Sampling Protocols
Introduction
Much of the work in IMP involves trying to find conformations which minimize a scoring function. The scoring function is composed of scoring terms and the space of possible conformations is called the conformation or sampling space.
Most of the scoring functions used are on points or spheres in 3D and have terms which limit the packing density (excluded volume, VDW, sterics etc).
Protocols details
Most sampling protocols involve a combination of
- manipulating the representation to reduce the number of dimension of the conformation space
- manipulation of the scoring function so as to smooth it or bring minima closer to the current conformation
- running an optimizer to improve the current conformation
- perturbing the conformation in the sampling space by adding noise
Sampling pitfalls
- instability due to excessively high values of various terms of the scoring function
- rough scoring functions have many local minima in which protocols can get stuck
Representation manipulations
- use rigid bodies
- reduces the dimensionality
- use a coarser grained representation of the entities, eg, represent a protein with 10 spheres rather than 1000 atoms
- reduces the dimensionality
- smooths the scoring function
Scoring function manipulations
- removing "detail" terms from the scoring function. Example include, removing excluded volume interactions or force fields.

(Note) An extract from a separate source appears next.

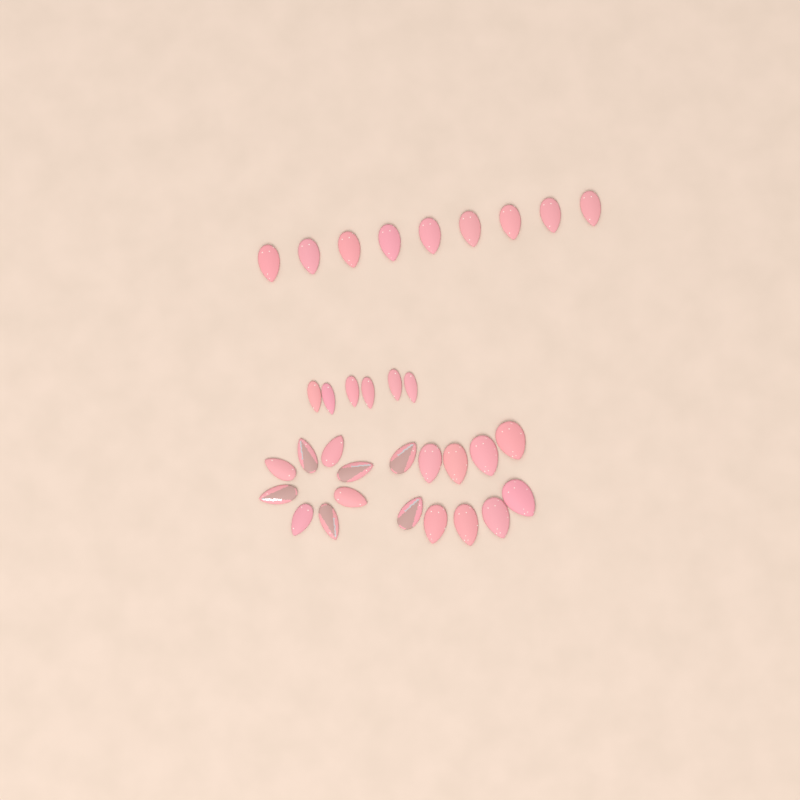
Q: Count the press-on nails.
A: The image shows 33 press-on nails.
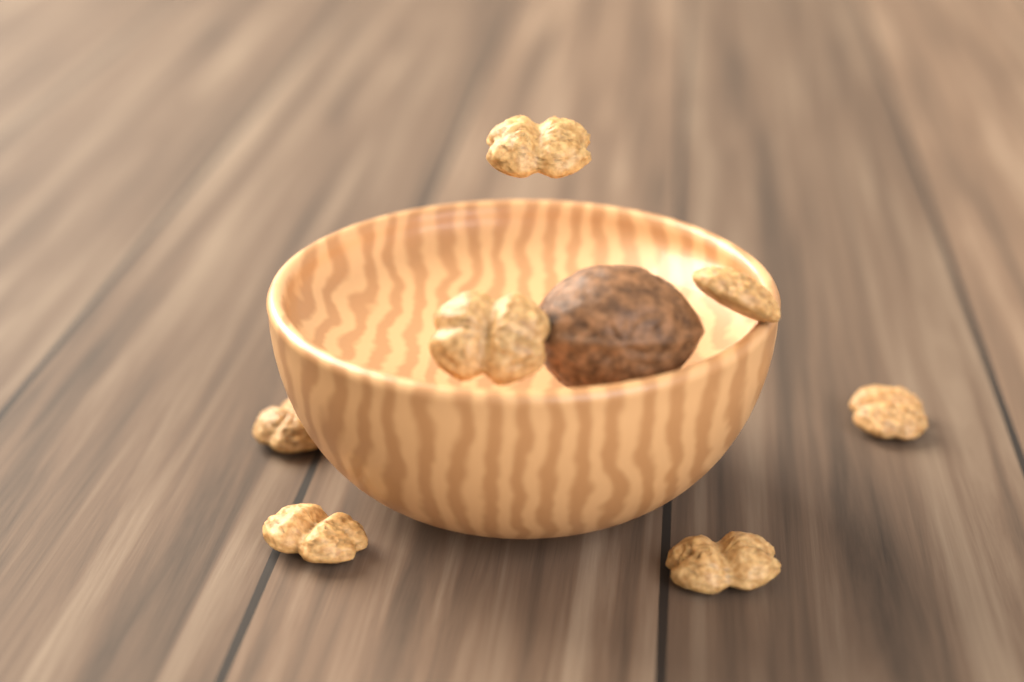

- this smooths the scoring function
- it can also bring minima closer to the current conformation (by increasing the set of conformations which score at the minima)
- remove long range terms to allow the optimizer to find a conformation in which the short range ones are satisfied before (re)adding the long range ones
- trying to satisfy both short range and long range terms simulatenously can be too much
- satisfying the long range ones first can lead to a system which is too packed for the conformation to sort out the short range terms
- perhaps best to do "after" finding conformations which satisfy the long range ones (just a guess)
capping terms, such as replacing Harmonic with TruncatedHarmonic terms.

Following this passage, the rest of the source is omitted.